Date / Time: 1/11/2009 5:59 AM UTC
January 10, 2009
In reference to the question posed in the title of this blog, may I likewise respond with a question: Why wouldn’t it be possible? Why wouldn’t a woman also be a sports fan in the U.S. of A? Perhaps the next question is: How do women become sports fans?
This would make an interesting sociology study, I suppose, but for me it came very naturally. I have three brothers, with one of them being five years my senior. Face it, whatever my big brother did when I was growing up, that’s what the other three little duckies did. I remember learning how to play baseball when I was four years old. We just cut a broom handle down to make a bat, he would toss the rubber ball in my direction, and BAM…off I ran to first base, like I knew what I was doin’!!
Once my big brother got to junior high, the sports world opened up for me. He played small boys basketball, and could not wait to pass this essential knowledge and skill on to his little sister. He was a harsh task master, too, stressing the fundamentals. “Dribble to the side of your body”, “don’t look at the ball…know where the ball is”, and his favorite thing to bark at my sub-four-foot-tall self: “the free throw is NOT a JUMP SHOT”!! If I heard it once, I heard it thirty times. Thankfully he allowed the “granny shot”, so I was not in hot water very often.
One Saturday afternoon in the winter of my seventh year, my brother sat me down in front of our Grandmother’s black and white TV, and told me to watch the player with the number 14 on his jersey. I was to watch everything he did, because he was a point guard, and with my lack of vertical existence, that would be my position on the basketball team. Number 14 on the Boston Celtics was, of course, Bob Cousy, and he remains one of my favorite athletes of all time. His Mitchell and Ness away jersey from 1962 hangs in my home, along with an autographed basketball.

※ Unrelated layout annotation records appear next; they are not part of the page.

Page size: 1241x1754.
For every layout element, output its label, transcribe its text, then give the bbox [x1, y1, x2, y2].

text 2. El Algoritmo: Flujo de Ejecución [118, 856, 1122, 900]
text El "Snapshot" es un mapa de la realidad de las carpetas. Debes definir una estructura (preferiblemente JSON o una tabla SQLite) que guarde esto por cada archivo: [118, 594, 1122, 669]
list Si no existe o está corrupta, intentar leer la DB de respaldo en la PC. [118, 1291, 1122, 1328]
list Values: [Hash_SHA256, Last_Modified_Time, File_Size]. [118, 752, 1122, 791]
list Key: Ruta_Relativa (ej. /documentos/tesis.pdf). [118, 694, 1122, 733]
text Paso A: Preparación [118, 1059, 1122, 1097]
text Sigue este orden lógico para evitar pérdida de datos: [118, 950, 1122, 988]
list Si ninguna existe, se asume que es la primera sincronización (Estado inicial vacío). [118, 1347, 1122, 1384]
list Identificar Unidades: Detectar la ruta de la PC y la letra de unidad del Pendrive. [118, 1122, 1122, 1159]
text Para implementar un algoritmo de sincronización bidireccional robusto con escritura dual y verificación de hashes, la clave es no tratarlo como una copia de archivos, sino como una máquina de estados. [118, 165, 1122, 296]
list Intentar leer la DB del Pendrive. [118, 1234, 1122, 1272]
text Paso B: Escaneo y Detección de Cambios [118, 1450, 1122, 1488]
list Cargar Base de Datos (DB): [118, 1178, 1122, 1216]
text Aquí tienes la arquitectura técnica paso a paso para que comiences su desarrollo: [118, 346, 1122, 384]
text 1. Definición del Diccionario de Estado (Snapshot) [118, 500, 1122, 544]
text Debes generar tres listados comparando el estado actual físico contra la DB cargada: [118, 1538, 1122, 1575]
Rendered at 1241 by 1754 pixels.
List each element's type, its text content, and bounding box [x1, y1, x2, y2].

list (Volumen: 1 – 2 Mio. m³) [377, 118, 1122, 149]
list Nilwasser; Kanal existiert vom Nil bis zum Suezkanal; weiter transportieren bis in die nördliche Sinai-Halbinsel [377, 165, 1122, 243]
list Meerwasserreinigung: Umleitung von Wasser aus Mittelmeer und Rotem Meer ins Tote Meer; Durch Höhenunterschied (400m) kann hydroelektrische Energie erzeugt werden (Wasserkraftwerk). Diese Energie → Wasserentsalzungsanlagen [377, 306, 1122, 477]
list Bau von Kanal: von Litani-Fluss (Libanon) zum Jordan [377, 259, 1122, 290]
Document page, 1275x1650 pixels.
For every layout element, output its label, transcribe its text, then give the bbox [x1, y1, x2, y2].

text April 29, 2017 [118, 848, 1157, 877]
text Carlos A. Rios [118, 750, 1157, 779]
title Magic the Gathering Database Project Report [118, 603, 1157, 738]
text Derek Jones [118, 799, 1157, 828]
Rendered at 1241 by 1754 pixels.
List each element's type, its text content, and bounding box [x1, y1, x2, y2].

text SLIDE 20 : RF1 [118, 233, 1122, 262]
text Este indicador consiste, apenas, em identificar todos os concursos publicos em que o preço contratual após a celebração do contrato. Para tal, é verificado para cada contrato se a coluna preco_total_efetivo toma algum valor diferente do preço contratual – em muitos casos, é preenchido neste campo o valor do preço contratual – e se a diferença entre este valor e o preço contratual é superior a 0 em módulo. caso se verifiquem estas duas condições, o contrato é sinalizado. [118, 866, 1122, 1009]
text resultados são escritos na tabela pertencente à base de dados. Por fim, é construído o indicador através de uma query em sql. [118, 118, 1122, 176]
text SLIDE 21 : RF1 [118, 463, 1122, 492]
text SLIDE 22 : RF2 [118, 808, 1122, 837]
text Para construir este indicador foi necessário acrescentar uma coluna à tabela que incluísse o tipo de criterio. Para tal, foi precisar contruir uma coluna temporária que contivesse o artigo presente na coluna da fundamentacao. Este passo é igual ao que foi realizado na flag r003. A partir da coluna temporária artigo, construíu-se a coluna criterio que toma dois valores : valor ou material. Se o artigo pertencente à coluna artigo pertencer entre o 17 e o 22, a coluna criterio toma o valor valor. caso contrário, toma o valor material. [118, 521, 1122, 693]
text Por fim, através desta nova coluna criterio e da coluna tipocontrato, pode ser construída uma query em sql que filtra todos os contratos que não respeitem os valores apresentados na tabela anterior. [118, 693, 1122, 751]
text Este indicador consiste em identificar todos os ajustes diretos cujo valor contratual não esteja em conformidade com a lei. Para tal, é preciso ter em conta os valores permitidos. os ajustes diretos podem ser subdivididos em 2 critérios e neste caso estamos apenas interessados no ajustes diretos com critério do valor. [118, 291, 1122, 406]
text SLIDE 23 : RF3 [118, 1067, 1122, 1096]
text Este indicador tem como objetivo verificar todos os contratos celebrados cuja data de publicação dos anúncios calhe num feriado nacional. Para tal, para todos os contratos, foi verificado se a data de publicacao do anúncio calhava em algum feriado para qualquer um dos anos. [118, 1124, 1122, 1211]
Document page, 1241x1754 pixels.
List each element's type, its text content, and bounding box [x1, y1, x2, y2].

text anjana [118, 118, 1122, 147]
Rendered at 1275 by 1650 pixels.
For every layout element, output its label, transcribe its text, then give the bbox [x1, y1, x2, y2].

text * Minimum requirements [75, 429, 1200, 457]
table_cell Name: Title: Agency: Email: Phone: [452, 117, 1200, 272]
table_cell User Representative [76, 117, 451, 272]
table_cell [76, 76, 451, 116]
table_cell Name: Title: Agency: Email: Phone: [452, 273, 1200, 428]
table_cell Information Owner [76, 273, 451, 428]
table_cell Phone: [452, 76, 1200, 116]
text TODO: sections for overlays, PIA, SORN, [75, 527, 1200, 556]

My love affair with basketball continues to this day.
So that is baseball, and basketball…football wasn’t as popular at our house because there were only four of us. I must report here that I did develop an excellent spiral pass over time. When my brother became the manager of the track team, we made a track that went around the perimeter of the house. We even had hurdles to jump, and made a long jump in the sand pile out at the corner of the backyard.
Needless to say, even cards and board games were very competitive between the four siblings. Battle, Go Fish, and Monopoly were absolute throw downs! To this day I cannot play a board game with any sense of civility…it is pathetic. I will play Mexican Train, but sulk for hours on end when I lose…just a mess.
So, I guess my conclusion regarding how a woman can become a sports fan is based on having other sports fans to influence her during the formative years. My mother was a roller skater, and my grandmother was a musician and dancer. They appreciated the importance of an active lifestyle, and encouraged us to “play outside”. We would swim, and play some kind of ball all day during the hot Houston summers, only to stop for a quick bite of lunch.
So if some day you are ever to meet me, just make sure there isn’t a ball flying around the gym or field. It might look like I am being rude while talking with you, but in truth, if there is a sport being played, it will capture my attention. I am a woman, and an avid sports fan, and the twain have permanently met.